Opfer sollen auf Proben drängen
K.-o.-Mittel. Salzburgs Gerichtsmedizin prüft zehn bis 20 Fälle. Leiterin Edith Tutsch-Bauer rät Betroffenen, bei einem Verdacht auf K.-o.-Mittel hartnäckig zu bleiben.
HALLEIN, SALZBURG (SN). Die Bezeichnung „K.-o.-Tropfen“sei zu eng gesteckt, heißt es in der Salzburger Gerichtsmedizin. Leiterin Edith Tutsch-Bauer und Thomas Keller, der Leiter der Toxikologie, sind sich einig: „Es kommen Tausende Substanzen infrage.

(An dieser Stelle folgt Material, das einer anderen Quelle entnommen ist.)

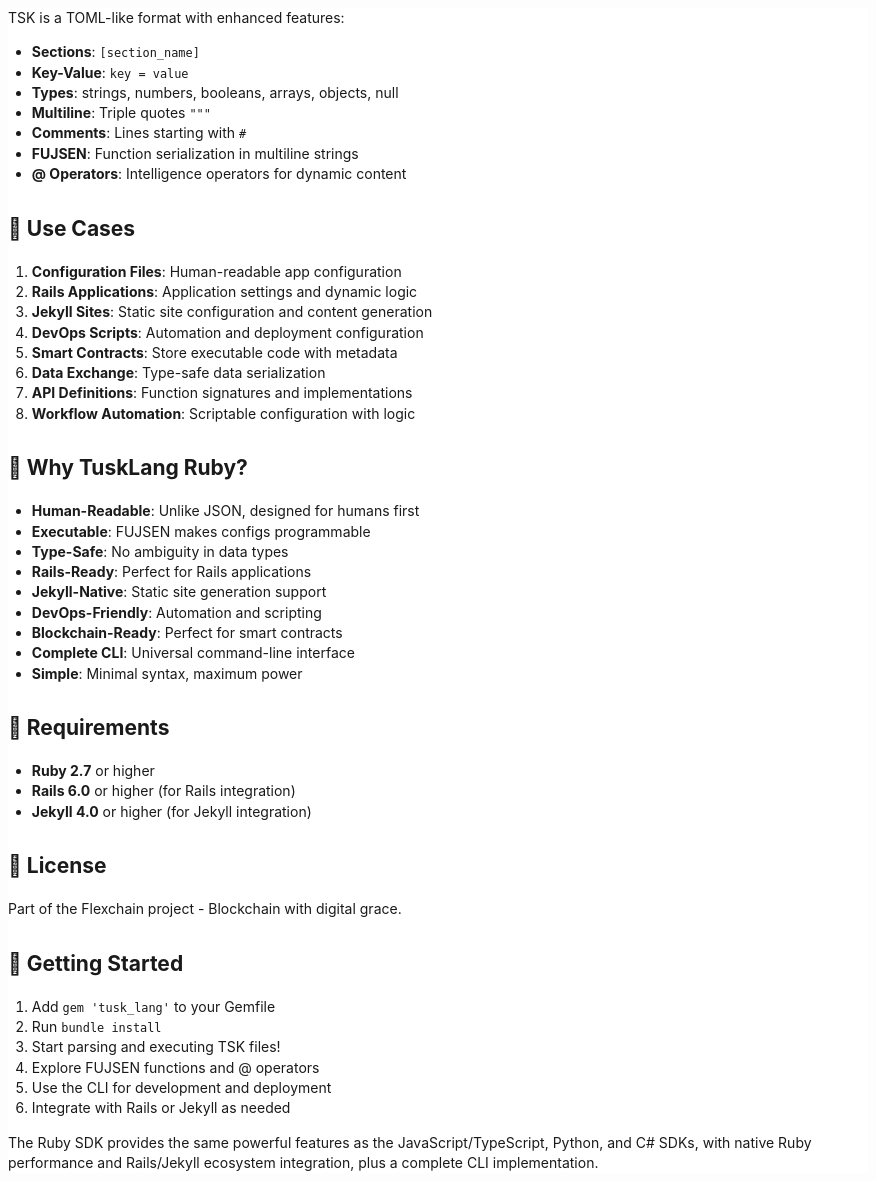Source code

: TSK is a TOML-like format with enhanced features:

- **Sections**: `[section_name]`
- **Key-Value**: `key = value`
- **Types**: strings, numbers, booleans, arrays, objects, null
- **Multiline**: Triple quotes `"""`
- **Comments**: Lines starting with `#`
- **FUJSEN**: Function serialization in multiline strings
- **@ Operators**: Intelligence operators for dynamic content

## 🎯 Use Cases

1. **Configuration Files**: Human-readable app configuration
2. **Rails Applications**: Application settings and dynamic logic
3. **Jekyll Sites**: Static site configuration and content generation
4. **DevOps Scripts**: Automation and deployment configuration
5. **Smart Contracts**: Store executable code with metadata
6. **Data Exchange**: Type-safe data serialization
7. **API Definitions**: Function signatures and implementations
8. **Workflow Automation**: Scriptable configuration with logic

## 🌟 Why TuskLang Ruby?

- **Human-Readable**: Unlike JSON, designed for humans first
- **Executable**: FUJSEN makes configs programmable
- **Type-Safe**: No ambiguity in data types
- **Rails-Ready**: Perfect for Rails applications
- **Jekyll-Native**: Static site generation support
- **DevOps-Friendly**: Automation and scripting
- **Blockchain-Ready**: Perfect for smart contracts
- **Complete CLI**: Universal command-line interface
- **Simple**: Minimal syntax, maximum power

## 🔧 Requirements

- **Ruby 2.7** or higher
- **Rails 6.0** or higher (for Rails integration)
- **Jekyll 4.0** or higher (for Jekyll integration)

## 📄 License

Part of the Flexchain project - Blockchain with digital grace.

## 🚀 Getting Started

1. Add `gem 'tusk_lang'` to your Gemfile
2. Run `bundle install`
3. Start parsing and executing TSK files!
4. Explore FUJSEN functions and @ operators
5. Use the CLI for development and deployment
6. Integrate with Rails or Jekyll as needed

The Ruby SDK provides the same powerful features as the JavaScript/TypeScript, Python, and C# SDKs, with native Ruby performance and Rails/Jekyll ecosystem integration, plus a complete CLI implementation.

Alles, was auf das Zentrale Nervensystem wirkt und was Sie müde macht.“
Daher sei mittlerweile nicht mehr der Begriff „K.-o.-Tropfen“gebräuchlich, man spreche vielmehr von „K.-o.-Mitteln“. Barbiturate, Benzodiazepine oder das als „Liquid Ecstasy“bezeichnete GHB (Gammahydroxybutyrat) zählen dazu, aber auch Beruhigungs- und Schlafmittel, Antidepressiva oder Neuroleptika.
Der Zugang zu solchen Mitteln sei keineswegs so beschränkt, wie man vermuten möchte. „Es gibt eine breite Berufsgruppe, die theoretisch Zugang zu verschreibungspflichtigen Medikamenten hat: Sanitäter, Krankenhauspersonal, Bundesheer-Sanitäter, Apothe- ken-Bedienstete – ohne jemanden desavouieren zu wollen“, betont Tutsch-Bauer. Oft reiche bereits der Blick in den familiären Arzneischrank.
Während K.-o.-Tropfen nur kurze Zeit im Körper nachweisbar sind (sechs Stunden im Blut, zwölf Stunden im Urin), gelte das nicht für alle diese Substanzen. Daher sei es „skandalös“, dass der Halleiner SPÖVizebürgermeister Walter Reschreiter am Sonntag im Krankenhaus Hallein die Auskunft erhalten habe, dass für eine Abnahme von Proben bereits zu viel Zeit verstrichen sei. „Ich predige allen meinen Studierenden, dass sie bei einem Verdacht auf K.-o.-Mittel sofort zum Arzt oder in das Krankenhaus gehen und auf die Entnahme von Proben drängen sollen“, sagt Tutsch-Bauer.
Im Krankenhaus Hallein berichtet Primar Alexander Albrecht, der stellvertretende Ärztliche Leiter: „Wir haben in der Vergangenheit schlechte Erfahrungen mit den Salzburger Labors gemacht. Von uns entnommene Proben wurden nie analysiert und befundet.“Hallein führe daher eigene Analysen durch. Am Sonntag sei das Labor aber geschlossen. „Der Kollege hat Familie Reschreiter daher an die Christian-Doppler-Klinik nach Salzburg verwiesen“, sagt Albrecht. Die Fahrt nach Salzburg sei durchaus zumutbar.
SPÖ-Vizebürgermeister Walter Reschreiter ergänzt diese Aussagen. „Wir sind dann nicht nach Salzburg gefahren, weil ich mich nicht sehr gut gefühlt habe und weil uns der Oberarzt dezidiert gesagt hat, dass zu viel Zeit verstrichen ist.“Nach der Anzeige von Reschreiter ermittelt die Landeskriminalpolizei „in alle Richtungen“.